The presence of a large QTL underlying an important production trait is a relatively rare situation in farmed animal breeding. However, its usefulness has been effectively exploited in the aquaculture industry, by reducing the IPN-related mortalities in Norwegian Atlantic salmon populations to near zero (Hjeltnes 2014; Norris 2017). As such, the use of QTL in breeding programs has highlighted the power of genetic approaches to tackle infectious diseases by improving the disease resistance of aquaculture species. While the size of the effect of this QTL is not as large as for the IPN case, our results highlight a promising avenue to reduce the TiLV-related mortalities through the implementation of selection based on genetic markers in the QTL region. MAS for TiLV resistance could be performed without additional data recording, or in combination with TiLV challenge data on relatives of broodstock.
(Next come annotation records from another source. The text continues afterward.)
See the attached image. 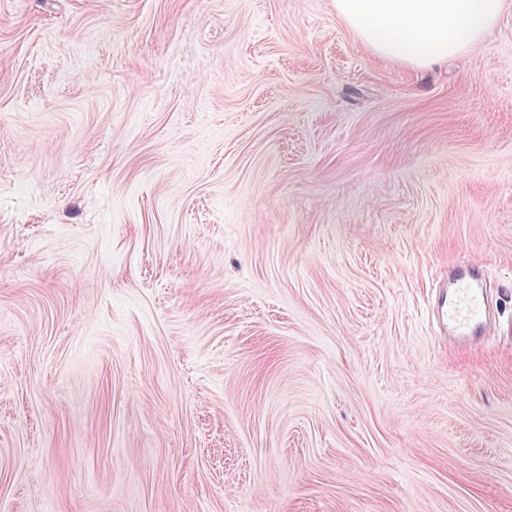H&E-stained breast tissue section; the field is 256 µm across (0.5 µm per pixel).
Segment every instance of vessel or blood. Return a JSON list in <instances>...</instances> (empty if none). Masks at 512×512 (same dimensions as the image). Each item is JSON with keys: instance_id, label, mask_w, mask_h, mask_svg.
Returning a JSON list of instances; mask_svg holds the SVG:
<instances>
[{"instance_id": "obj_1", "label": "vessel or blood", "mask_w": 512, "mask_h": 512, "mask_svg": "<svg viewBox=\"0 0 512 512\" xmlns=\"http://www.w3.org/2000/svg\"><path fill=\"white\" fill-rule=\"evenodd\" d=\"M448 283L434 301L436 317L449 337L466 345L483 337L490 312L483 264L468 261L449 266Z\"/></svg>"}]
</instances>
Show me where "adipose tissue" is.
<instances>
[{
  "mask_svg": "<svg viewBox=\"0 0 512 512\" xmlns=\"http://www.w3.org/2000/svg\"><path fill=\"white\" fill-rule=\"evenodd\" d=\"M334 7L377 57L423 70L480 44L507 0H334Z\"/></svg>",
  "mask_w": 512,
  "mask_h": 512,
  "instance_id": "obj_1",
  "label": "adipose tissue"
}]
</instances>
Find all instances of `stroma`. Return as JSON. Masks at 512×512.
I'll return each mask as SVG.
<instances>
[{
    "label": "stroma",
    "mask_w": 512,
    "mask_h": 512,
    "mask_svg": "<svg viewBox=\"0 0 512 512\" xmlns=\"http://www.w3.org/2000/svg\"><path fill=\"white\" fill-rule=\"evenodd\" d=\"M0 512H512V6L0 0ZM507 0H334L337 17L377 57L423 70L474 48ZM483 263L462 262L448 267V289L438 293L434 310L443 330L464 346L482 338L490 312L484 291Z\"/></svg>",
    "instance_id": "obj_1"
}]
</instances>
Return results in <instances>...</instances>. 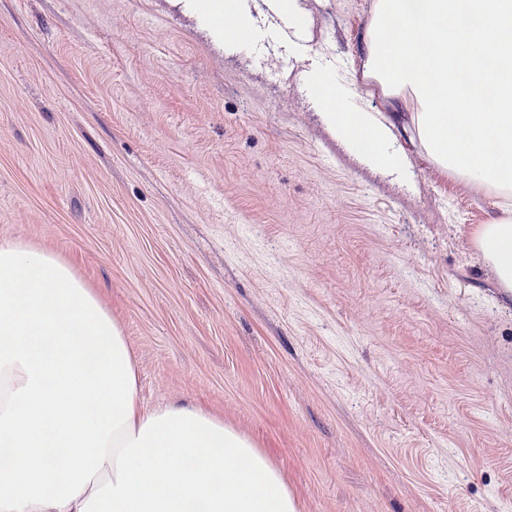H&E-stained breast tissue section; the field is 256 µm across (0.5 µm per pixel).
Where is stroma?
I'll return each mask as SVG.
<instances>
[{
  "label": "stroma",
  "mask_w": 512,
  "mask_h": 512,
  "mask_svg": "<svg viewBox=\"0 0 512 512\" xmlns=\"http://www.w3.org/2000/svg\"><path fill=\"white\" fill-rule=\"evenodd\" d=\"M225 42L185 0H0V242L59 254L150 406L250 437L299 512H512V300L474 245L501 213L404 143L384 173L338 107L375 0H248Z\"/></svg>",
  "instance_id": "stroma-1"
}]
</instances>
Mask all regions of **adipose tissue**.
<instances>
[{
    "label": "adipose tissue",
    "mask_w": 512,
    "mask_h": 512,
    "mask_svg": "<svg viewBox=\"0 0 512 512\" xmlns=\"http://www.w3.org/2000/svg\"><path fill=\"white\" fill-rule=\"evenodd\" d=\"M369 77L413 99L409 122L329 108L380 170L401 134L437 167L512 202V0H376ZM476 248L512 297V212ZM0 512H297L280 468L197 408L143 406L119 325L54 252L0 243Z\"/></svg>",
    "instance_id": "1"
}]
</instances>
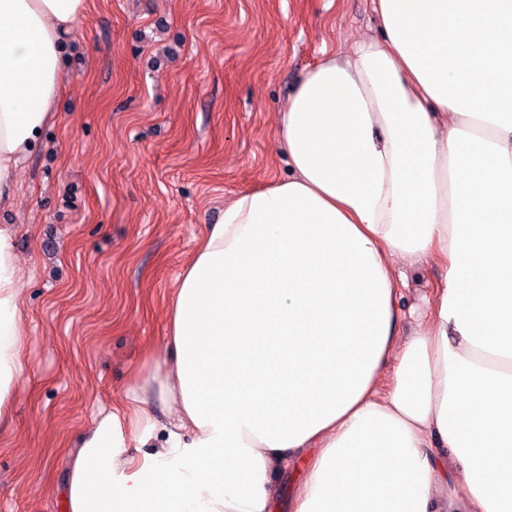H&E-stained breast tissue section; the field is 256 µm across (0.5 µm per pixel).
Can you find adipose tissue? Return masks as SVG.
<instances>
[{
	"instance_id": "1",
	"label": "adipose tissue",
	"mask_w": 512,
	"mask_h": 512,
	"mask_svg": "<svg viewBox=\"0 0 512 512\" xmlns=\"http://www.w3.org/2000/svg\"><path fill=\"white\" fill-rule=\"evenodd\" d=\"M85 3L0 0V203ZM376 11L379 36L277 112L288 177L202 237L150 369L78 437L67 512H274L299 459L292 512H512V0ZM15 237L0 225V424L26 336ZM429 260L446 280L405 341L397 282ZM304 465L298 463L295 468H291L281 474L276 479L278 489L277 512H289L290 501L297 491L298 485L303 477Z\"/></svg>"
}]
</instances>
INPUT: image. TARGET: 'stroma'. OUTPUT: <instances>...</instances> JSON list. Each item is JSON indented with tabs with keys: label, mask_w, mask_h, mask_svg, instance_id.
Segmentation results:
<instances>
[{
	"label": "stroma",
	"mask_w": 512,
	"mask_h": 512,
	"mask_svg": "<svg viewBox=\"0 0 512 512\" xmlns=\"http://www.w3.org/2000/svg\"><path fill=\"white\" fill-rule=\"evenodd\" d=\"M378 28L375 0H87L63 94L0 208L29 336L0 426V512H66L68 454L148 367L199 240L236 194L287 177L276 112ZM405 275L404 333L444 270Z\"/></svg>",
	"instance_id": "35a3bbf8"
}]
</instances>
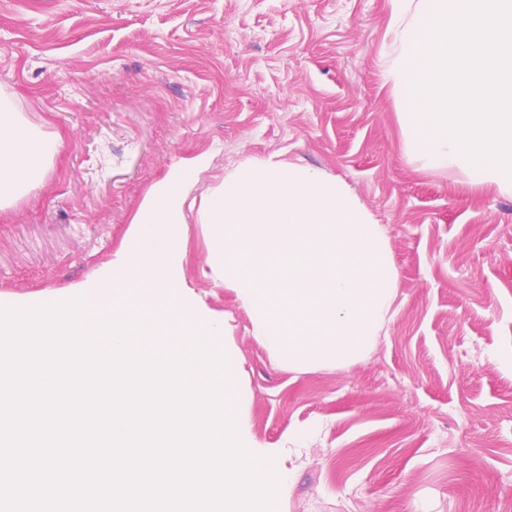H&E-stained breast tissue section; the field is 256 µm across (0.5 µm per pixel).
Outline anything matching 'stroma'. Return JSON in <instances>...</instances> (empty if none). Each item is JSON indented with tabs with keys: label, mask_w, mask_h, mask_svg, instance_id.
Instances as JSON below:
<instances>
[{
	"label": "stroma",
	"mask_w": 512,
	"mask_h": 512,
	"mask_svg": "<svg viewBox=\"0 0 512 512\" xmlns=\"http://www.w3.org/2000/svg\"><path fill=\"white\" fill-rule=\"evenodd\" d=\"M388 0H0V94L63 146L0 212V299L93 280L147 191L275 156L343 180L398 274L375 348L288 368L182 227L184 281L237 348L253 439L287 455L278 512H493L512 493V195L402 149Z\"/></svg>",
	"instance_id": "1"
}]
</instances>
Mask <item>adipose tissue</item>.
<instances>
[{"label": "adipose tissue", "mask_w": 512, "mask_h": 512, "mask_svg": "<svg viewBox=\"0 0 512 512\" xmlns=\"http://www.w3.org/2000/svg\"><path fill=\"white\" fill-rule=\"evenodd\" d=\"M60 146V135L37 131L9 100H0V211L42 179Z\"/></svg>", "instance_id": "1"}]
</instances>
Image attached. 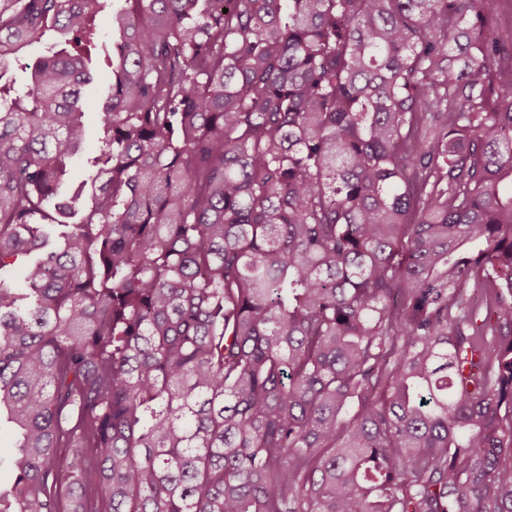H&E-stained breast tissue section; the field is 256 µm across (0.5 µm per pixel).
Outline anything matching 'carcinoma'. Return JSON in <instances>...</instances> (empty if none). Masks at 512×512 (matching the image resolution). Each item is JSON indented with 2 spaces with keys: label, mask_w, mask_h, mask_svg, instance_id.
I'll use <instances>...</instances> for the list:
<instances>
[{
  "label": "carcinoma",
  "mask_w": 512,
  "mask_h": 512,
  "mask_svg": "<svg viewBox=\"0 0 512 512\" xmlns=\"http://www.w3.org/2000/svg\"><path fill=\"white\" fill-rule=\"evenodd\" d=\"M132 2L90 145L106 0H0V512H512V28ZM92 74L93 83L91 86L84 89L82 97L87 138L90 142L97 140V112H99L109 93L111 82V73L103 65L96 66Z\"/></svg>",
  "instance_id": "carcinoma-1"
}]
</instances>
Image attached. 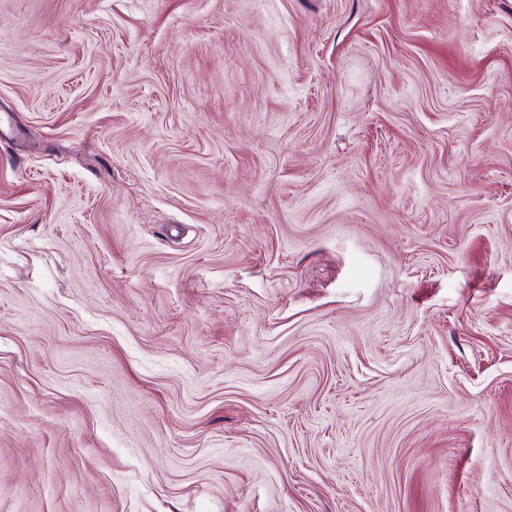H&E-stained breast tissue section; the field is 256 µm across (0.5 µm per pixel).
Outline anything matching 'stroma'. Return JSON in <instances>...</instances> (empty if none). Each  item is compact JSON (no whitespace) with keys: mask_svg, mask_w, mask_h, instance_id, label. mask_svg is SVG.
I'll use <instances>...</instances> for the list:
<instances>
[{"mask_svg":"<svg viewBox=\"0 0 512 512\" xmlns=\"http://www.w3.org/2000/svg\"><path fill=\"white\" fill-rule=\"evenodd\" d=\"M0 512H512V0H0Z\"/></svg>","mask_w":512,"mask_h":512,"instance_id":"obj_1","label":"stroma"}]
</instances>
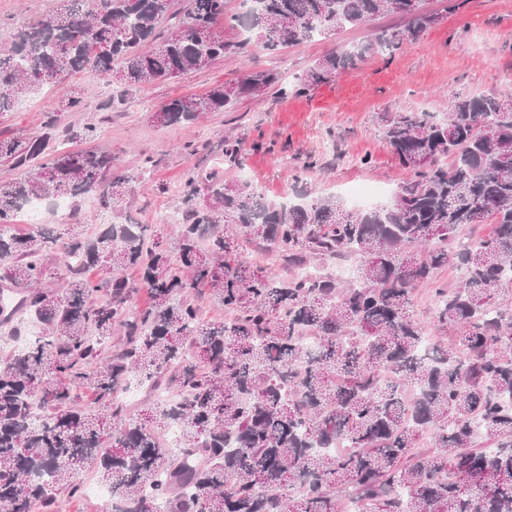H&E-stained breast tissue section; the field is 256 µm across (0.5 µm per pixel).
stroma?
Instances as JSON below:
<instances>
[{
    "label": "stroma",
    "mask_w": 512,
    "mask_h": 512,
    "mask_svg": "<svg viewBox=\"0 0 512 512\" xmlns=\"http://www.w3.org/2000/svg\"><path fill=\"white\" fill-rule=\"evenodd\" d=\"M367 35V30L349 28L278 54L227 57L188 76L126 93L106 78L69 75L0 112V135L39 131L46 113L61 111L65 100L80 97L83 109L73 114V121L99 126L97 146L112 152L115 171L136 178L125 201L129 214L156 228L167 212L181 210L180 184L193 168L213 166L225 136L245 141L243 164L233 175L250 181L265 200L339 196L345 187L366 182L394 188L405 176L382 138L379 114L422 109L441 113L460 93L512 95V0H464L458 12L444 15L416 42L391 54H373L312 91L284 96L270 89L188 127L149 120L171 99L205 93L250 68L275 71L296 83L324 54L360 45ZM119 93L124 104L105 111V104ZM188 142L195 154L184 151ZM145 153L156 160L146 172L141 169ZM310 154L319 155V166L295 181L296 168ZM363 156L369 157V165H359ZM102 222L94 197L85 196L76 211L47 213L45 226L63 234L79 224L93 234Z\"/></svg>",
    "instance_id": "obj_1"
}]
</instances>
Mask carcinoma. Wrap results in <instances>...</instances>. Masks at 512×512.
I'll return each instance as SVG.
<instances>
[{
  "label": "carcinoma",
  "mask_w": 512,
  "mask_h": 512,
  "mask_svg": "<svg viewBox=\"0 0 512 512\" xmlns=\"http://www.w3.org/2000/svg\"><path fill=\"white\" fill-rule=\"evenodd\" d=\"M423 0H58L0 50V112L63 75L91 73L132 90L224 57L279 53L315 36L377 28L318 59L296 92L328 83L369 55L420 39L440 18ZM242 29L243 40L224 36ZM276 87L251 69L234 83L175 98L161 125H189ZM383 136L407 172L389 202L350 210L334 196L269 202L224 171L243 142L224 138V168L193 170L170 236L123 213L133 192L112 152L64 150L99 127L48 112L41 133L0 136V271L22 295L38 338L0 361V512H56L97 467L119 512H512V96H463L442 116L386 112ZM95 197L108 222L94 236L21 232L26 202ZM488 235L455 251L461 227ZM249 246L288 269L264 270ZM59 251L62 287L44 292ZM317 255L355 257L348 279L295 270ZM451 266L458 285L438 272ZM108 271L91 279L89 270ZM427 286L432 325L411 313ZM146 288L151 303L129 307ZM229 318L206 322L198 295ZM122 343L101 357L115 327ZM431 336L421 356L422 337ZM313 343H307L308 339ZM128 383L172 393L133 419ZM89 392V406L79 395ZM176 427V447L159 434ZM343 442L334 456L322 452Z\"/></svg>",
  "instance_id": "cac0c4a2"
}]
</instances>
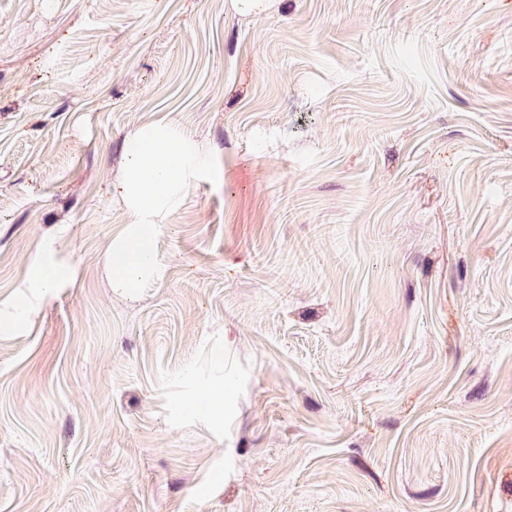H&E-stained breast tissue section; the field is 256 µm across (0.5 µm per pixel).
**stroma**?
<instances>
[{"instance_id": "obj_1", "label": "stroma", "mask_w": 512, "mask_h": 512, "mask_svg": "<svg viewBox=\"0 0 512 512\" xmlns=\"http://www.w3.org/2000/svg\"><path fill=\"white\" fill-rule=\"evenodd\" d=\"M154 120L212 172L120 295ZM60 226L0 512H512V0H0V301Z\"/></svg>"}]
</instances>
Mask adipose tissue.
Here are the masks:
<instances>
[{
  "label": "adipose tissue",
  "mask_w": 512,
  "mask_h": 512,
  "mask_svg": "<svg viewBox=\"0 0 512 512\" xmlns=\"http://www.w3.org/2000/svg\"><path fill=\"white\" fill-rule=\"evenodd\" d=\"M209 172L205 146L184 129L159 121L129 132L121 172L113 184L128 222L111 240L105 255L109 288L129 293L159 272L156 239L160 226L181 206L190 184ZM70 247L67 230L44 238L20 290L0 302V316L15 325L29 324L39 306L59 288L75 284V266L61 259Z\"/></svg>",
  "instance_id": "obj_1"
}]
</instances>
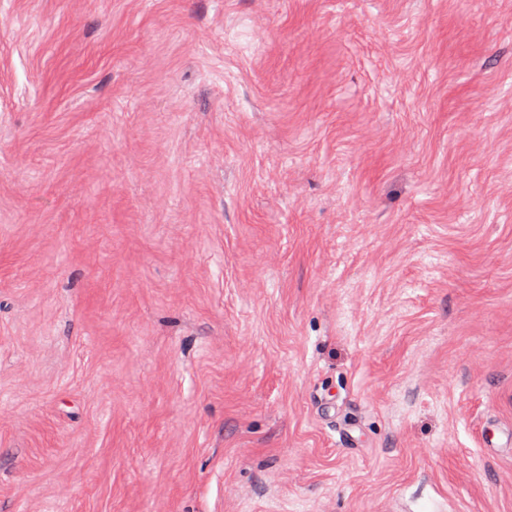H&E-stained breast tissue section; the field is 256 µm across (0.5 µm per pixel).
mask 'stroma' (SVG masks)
<instances>
[{"label":"stroma","mask_w":512,"mask_h":512,"mask_svg":"<svg viewBox=\"0 0 512 512\" xmlns=\"http://www.w3.org/2000/svg\"><path fill=\"white\" fill-rule=\"evenodd\" d=\"M512 0H0V512H512Z\"/></svg>","instance_id":"1"}]
</instances>
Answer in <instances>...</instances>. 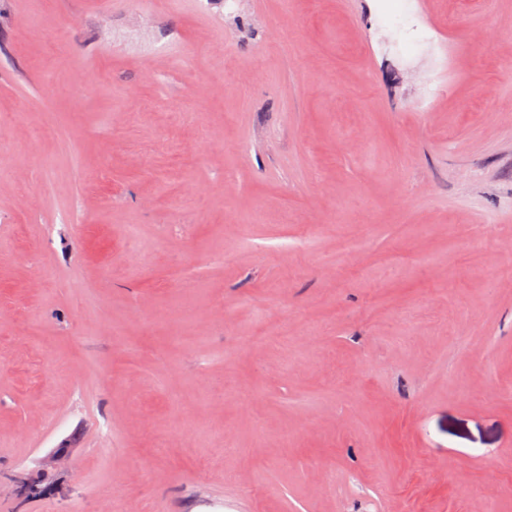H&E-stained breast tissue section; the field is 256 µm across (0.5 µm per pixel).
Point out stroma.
<instances>
[{
    "label": "stroma",
    "mask_w": 512,
    "mask_h": 512,
    "mask_svg": "<svg viewBox=\"0 0 512 512\" xmlns=\"http://www.w3.org/2000/svg\"><path fill=\"white\" fill-rule=\"evenodd\" d=\"M0 512H512V0H0Z\"/></svg>",
    "instance_id": "35a3bbf8"
}]
</instances>
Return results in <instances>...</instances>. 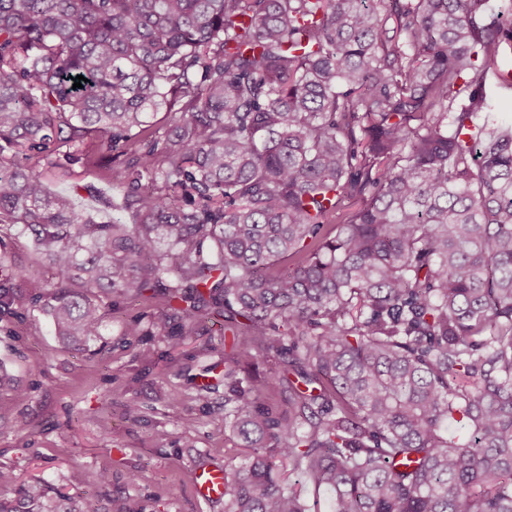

It has been shown that the use of genetic markers together with family selection can achieve higher genetic gain (Spelman and Bovenhuis 1998) compared with the classic pedigree-based approach alone. In addition, future studies to elucidate the underlying causative gene and mutation would provide a putative target for CRISPR-Cas9 genome editing, which has significant potential to expedite the genetic improvement of disease resistance in aquaculture species (Gratacap et al. 2019).